* Directions for this task: Return every line of the items below that contains the string "FACE". Matching is case-sensitive.

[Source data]
"""

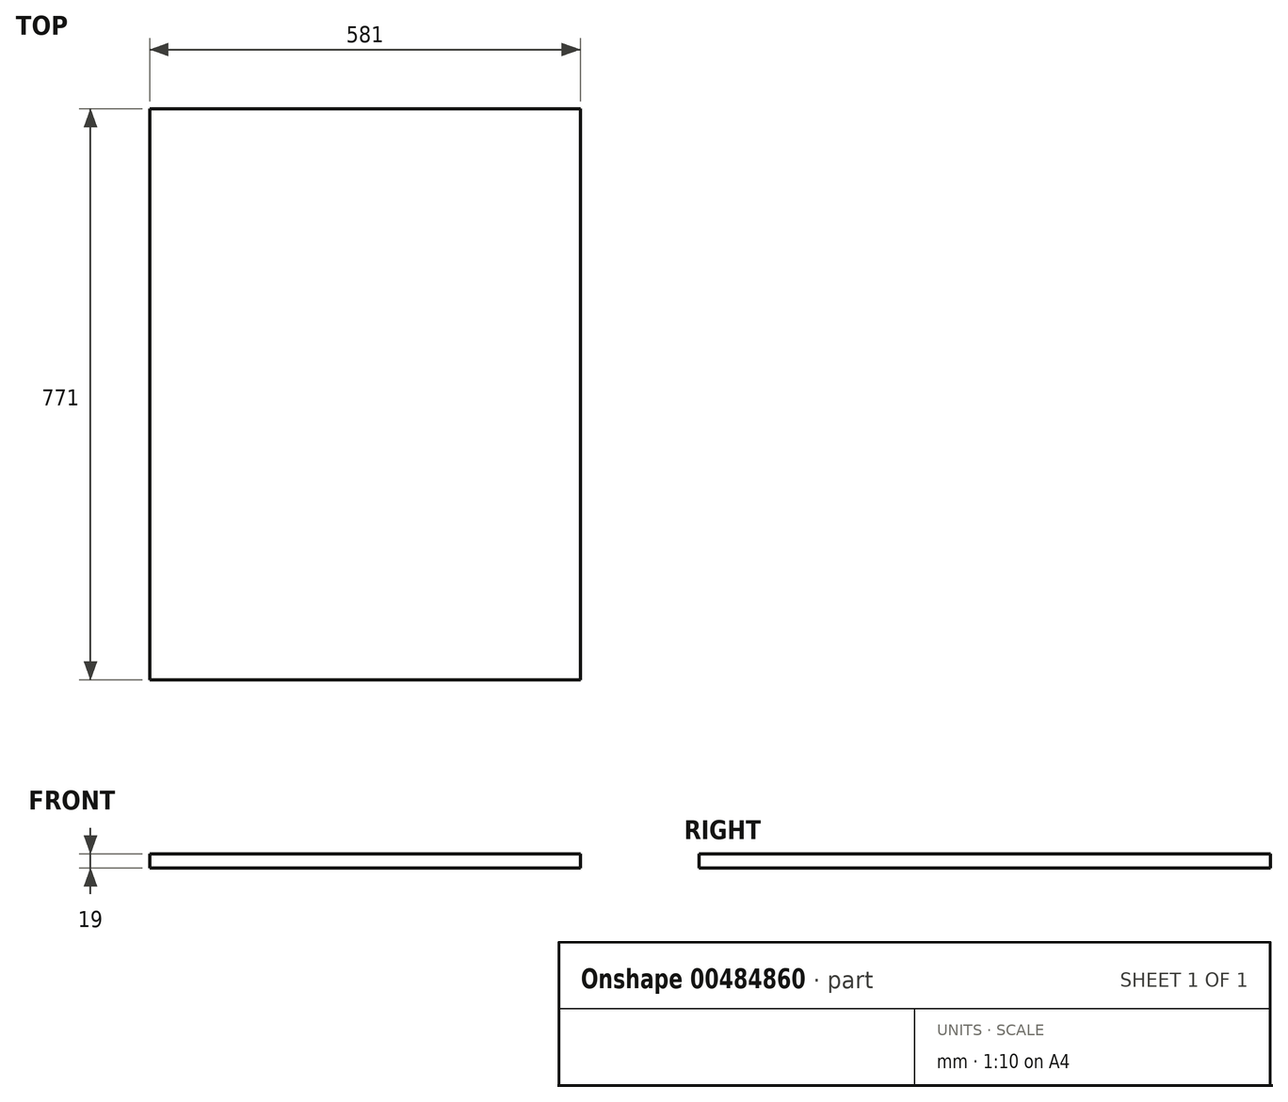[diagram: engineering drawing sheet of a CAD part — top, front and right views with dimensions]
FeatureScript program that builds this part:
annotation { "Feature Type Name" : "Feature", "Feature Type Description" : "" }
export const myFeature = defineFeature(function(context is Context, id is Id, definition is map)
    precondition{}
    {
        {
            var Q0;
            Q0=qCreatedBy(makeId("Top.planeOp"),FACE);
            var sketch = newSketch(context, id + "F0", { "sketchPlane" : qUnion([Q0])});
            skLineSegment(sketch, "E0.bottom", {"start": v(-265.55, 649.04) * mm, "end": v(315.45, 649.04) * mm});
            skLineSegment(sketch, "E0.top", {"start": v(-265.55, -121.96) * mm, "end": v(315.45, -121.96) * mm});
            skLineSegment(sketch, "E0.left", {"start": v(-265.55, 649.04) * mm, "end": v(-265.55, -121.96) * mm});
            skLineSegment(sketch, "E0.right", {"start": v(315.45, 649.04) * mm, "end": v(315.45, -121.96) * mm});
            skSolve(sketch);
        }
        {
            var Q0;
            Q0=makeQuery(id+"F0.imprint","IMPRINT",FACE,{"disambiguationData":[TD([[makeQuery(id+"F0.imprint","IMPRINT",EDGE,{"derivedFrom":sQuery(id+"F0.wireOp",EDGE,"E0.bottom")}),-1.0]])]});
            extrude(context, id + "F1", {"entities" : qUnion([Q0]), "depth" : 19 * mm});
        }
    });
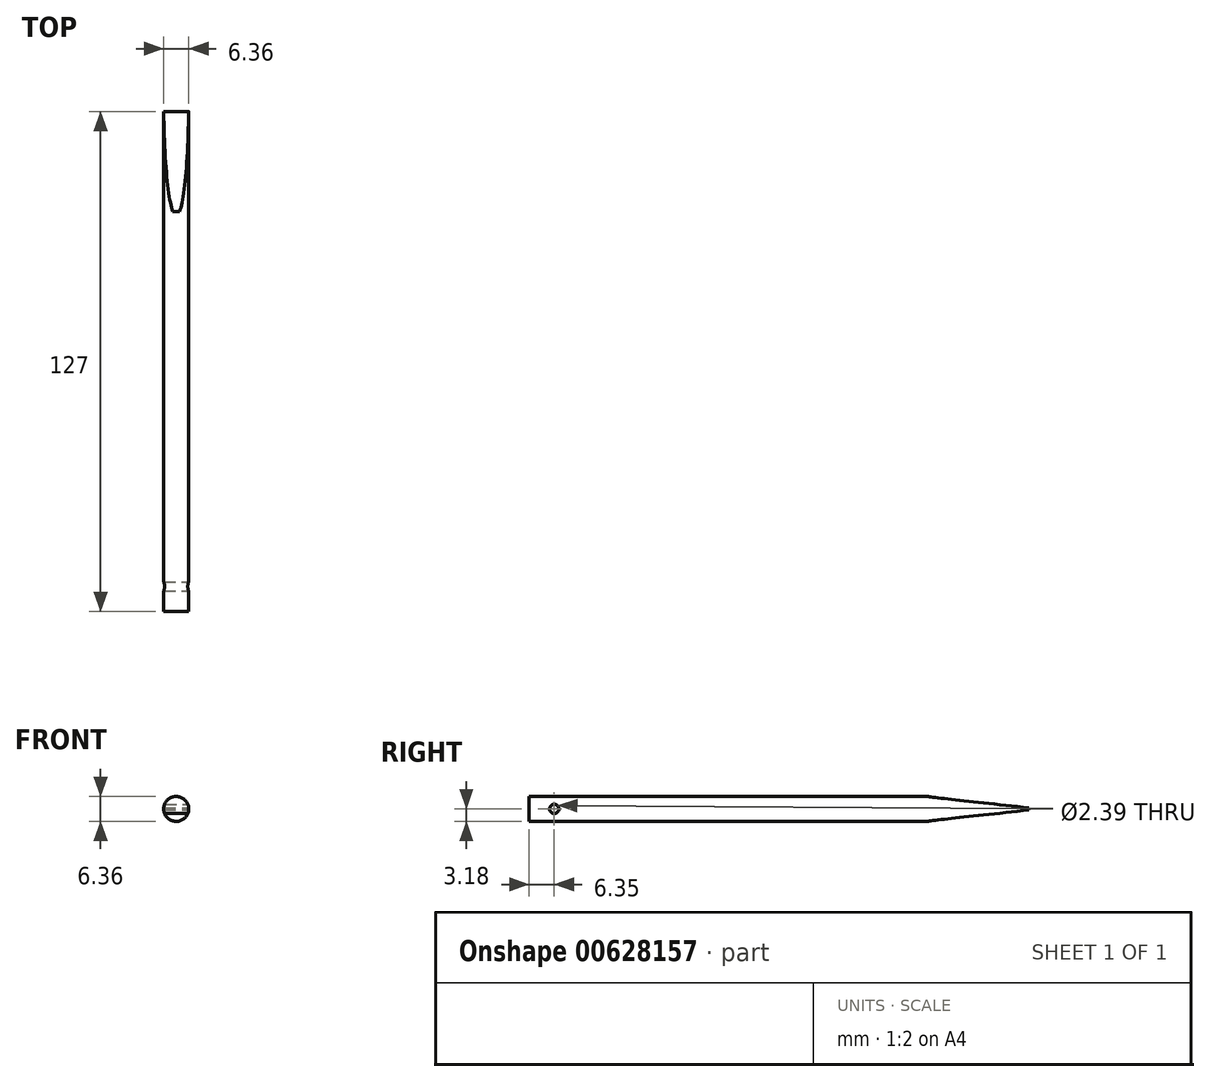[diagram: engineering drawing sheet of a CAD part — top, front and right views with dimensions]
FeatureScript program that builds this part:
annotation { "Feature Type Name" : "Feature", "Feature Type Description" : "" }
export const myFeature = defineFeature(function(context is Context, id is Id, definition is map)
    precondition{}
    {
        {
            var Q0;
            Q0=qCreatedBy(makeId("Front.planeOp"),FACE);
            var sketch = newSketch(context, id + "F0", { "sketchPlane" : qUnion([Q0])});
            skCircle(sketch, "E0", {"center": v(0, 0) * mm, "radius": 3.18 * mm});
            skSolve(sketch);
        }
        {
            var Q0;
            Q0 = qSketchRegion(id + "F0", true);
            extrude(context, id + "F1", {"entities" : qUnion([Q0]), "depth" : 127 * mm, "offsetDistance" : 25.4 * mm});
        }
        {
            var Q0;
            Q0=qCreatedBy(makeId("Right.planeOp"),FACE);
            var sketch = newSketch(context, id + "F2", { "sketchPlane" : qUnion([Q0])});
            skCircle(sketch, "E1", {"center": v(-120.65, 0) * mm, "radius": 1.2 * mm});
            skLineSegment(sketch, "E2", {"start": v(-128.62, 0) * mm, "end": v(2, 0) * mm, "construction": true});
            skLineSegment(sketch, "E3", {"start": v(0, -3.06) * mm, "end": v(0, -0.26) * mm});
            skLineSegment(sketch, "E4.MirrorCS", {"start": v(0, 3.06) * mm, "end": v(0, 0.26) * mm});
            skLineSegment(sketch, "E5", {"start": v(-25.4, 3.06) * mm, "end": v(0, 0.26) * mm});
            skLineSegment(sketch, "E6", {"start": v(-25.4, -3.06) * mm, "end": v(0, -0.26) * mm});
            skLineSegment(sketch, "E7", {"start": v(-25.4, 3.06) * mm, "end": v(-25.4, 8) * mm});
            skLineSegment(sketch, "E8", {"start": v(-25.4, 8) * mm, "end": v(0, 8) * mm});
            skLineSegment(sketch, "E9", {"start": v(0, 8) * mm, "end": v(0, 3.06) * mm});
            skLineSegment(sketch, "E10", {"start": v(-25.4, -3.06) * mm, "end": v(-25.4, -7.65) * mm});
            skLineSegment(sketch, "E11", {"start": v(-25.4, -7.65) * mm, "end": v(0, -7.65) * mm});
            skLineSegment(sketch, "E12", {"start": v(0, -7.65) * mm, "end": v(0, -3.06) * mm});
            skPoint(sketch, "E13.MirrorCS.start.orphan", {"position": v(0, -3.06) * mm});
            skSolve(sketch);
        }
        {
            var Q0;
            Q0 = qSketchRegion(id + "F2", true);
            extrude(context, id + "F3", {"entities" : qUnion([Q0]), "operationType" : NewBodyOperationType.REMOVE, "endBound" : BoundingType.SYMMETRIC, "oppositeDirection" : true, "depth" : 25.4 * mm, "offsetDistance" : 25.4 * mm});
        }
    });
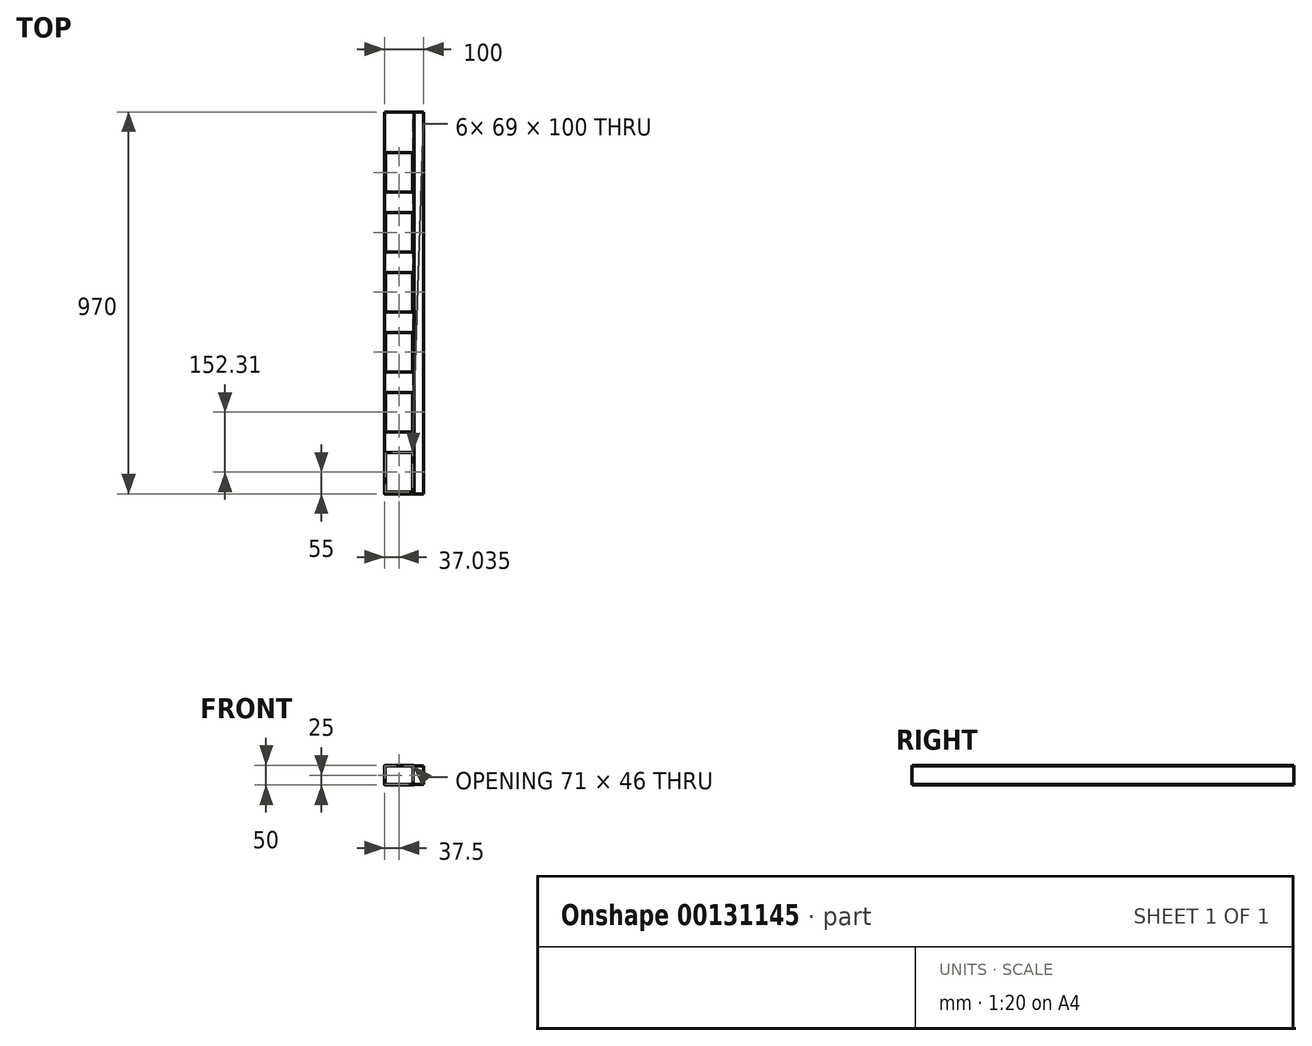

"""

* Response:
            Q0=qCreatedBy(makeId("Top.planeOp"),FACE);
            Q0=makeQuery(id+"F0.imprint","IMPRINT",FACE,{"disambiguationData":[TD([[makeQuery(id+"F0.imprint","IMPRINT",EDGE,{"derivedFrom":sQuery(id+"F0.wireOp",EDGE,"E0.bottom")}),-1.0]])]});
            Q0=qCreatedBy(makeId("Front.planeOp"),FACE);
            Q0=qCreatedBy(makeId("Right.planeOp"),FACE);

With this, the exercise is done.